▶ **GIVEN DATA**:
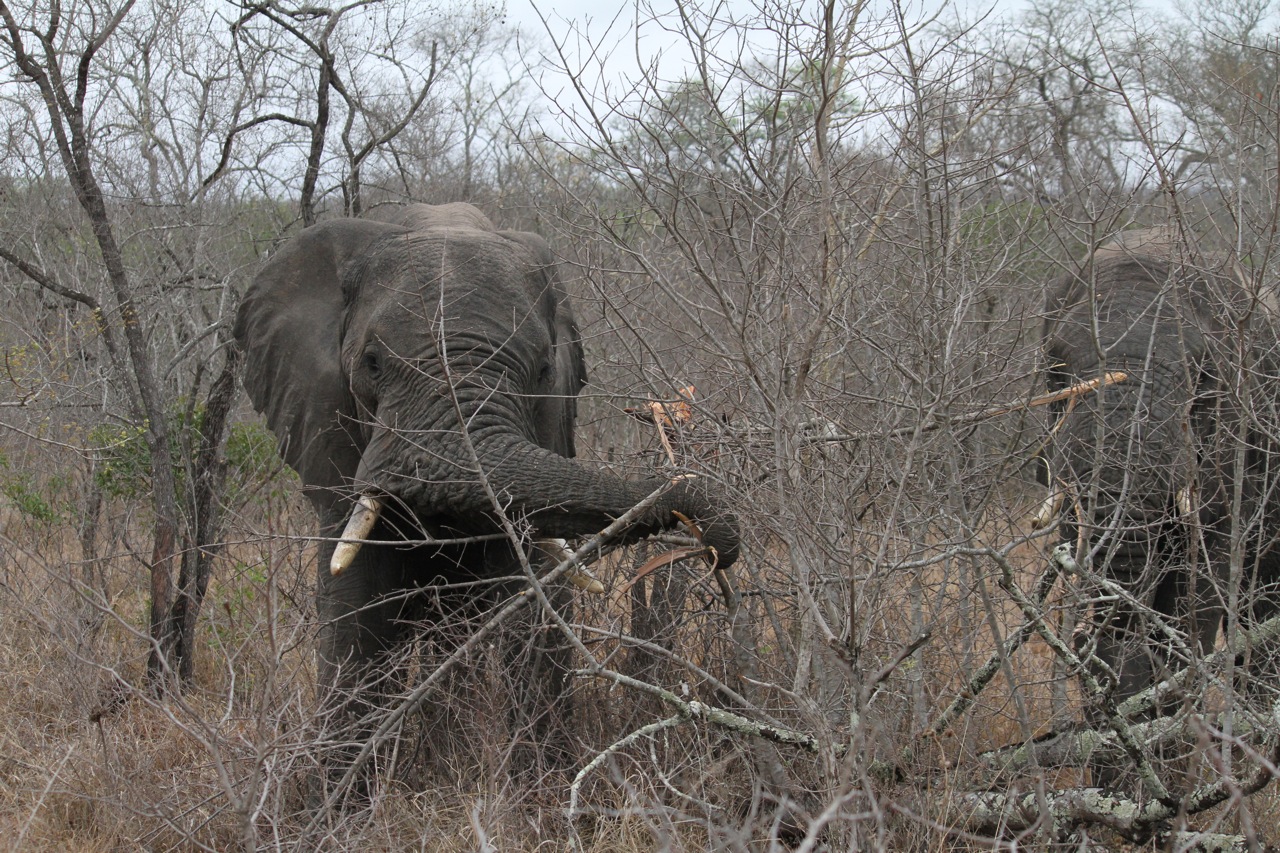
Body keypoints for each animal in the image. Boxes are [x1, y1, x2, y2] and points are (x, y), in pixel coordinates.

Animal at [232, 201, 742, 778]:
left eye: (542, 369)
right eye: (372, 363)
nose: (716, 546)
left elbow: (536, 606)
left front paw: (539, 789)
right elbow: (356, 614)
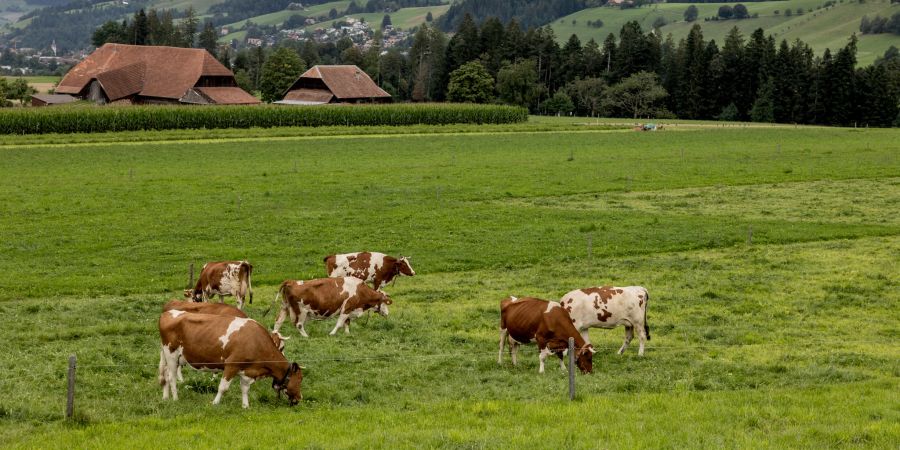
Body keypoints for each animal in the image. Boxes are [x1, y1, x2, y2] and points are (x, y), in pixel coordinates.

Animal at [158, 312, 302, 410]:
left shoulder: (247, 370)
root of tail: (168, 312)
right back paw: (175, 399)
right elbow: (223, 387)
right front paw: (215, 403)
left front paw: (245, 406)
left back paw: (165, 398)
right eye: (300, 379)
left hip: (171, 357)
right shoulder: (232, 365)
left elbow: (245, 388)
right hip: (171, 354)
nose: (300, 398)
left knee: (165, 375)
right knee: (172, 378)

▶ **WORK INSTRUCTIONS**: Return all the records above exactly, pictures omitted.

▶ **OUTPUT OF THE EXERCISE**:
Body keypoints for each animal in the image. Boxes are [x1, y1, x2, y2] and points are (x, y), in pixel coordinates.

Animal at [232, 201, 742, 778]:
left eye: (542, 369)
right eye: (372, 363)
nose: (716, 546)
left elbow: (536, 606)
left front paw: (539, 789)
right elbow: (356, 614)
Body keypoints for each animal in the image. Boxes are [x1, y1, x2, y2] and points are (x, y), in pixel coordinates.

Animal at [158, 312, 302, 410]:
left shoulder: (247, 370)
root of tail: (168, 312)
right back paw: (175, 399)
right elbow: (223, 387)
right front paw: (215, 403)
left front paw: (245, 406)
left back paw: (165, 398)
right eye: (300, 379)
left hip: (171, 357)
right shoulder: (232, 365)
left elbow: (245, 388)
right hip: (171, 354)
nose: (300, 398)
left knee: (165, 375)
right knee: (172, 378)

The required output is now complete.